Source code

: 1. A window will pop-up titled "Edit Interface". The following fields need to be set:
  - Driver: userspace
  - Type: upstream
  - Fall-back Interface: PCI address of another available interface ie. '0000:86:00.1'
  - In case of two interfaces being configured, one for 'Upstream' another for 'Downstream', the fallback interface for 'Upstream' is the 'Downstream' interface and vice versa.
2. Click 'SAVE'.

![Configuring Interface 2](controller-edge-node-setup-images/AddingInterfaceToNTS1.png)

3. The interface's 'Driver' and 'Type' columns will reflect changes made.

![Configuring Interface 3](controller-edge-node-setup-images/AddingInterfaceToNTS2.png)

____________

Exercise description ▸ Whichever lines of the data include the word "will", pull them out.

Response to the exercise ▸
: 1. A window will pop-up titled "Edit Interface". The following fields need to be set:
3. The interface's 'Driver' and 'Type' columns will reflect changes made.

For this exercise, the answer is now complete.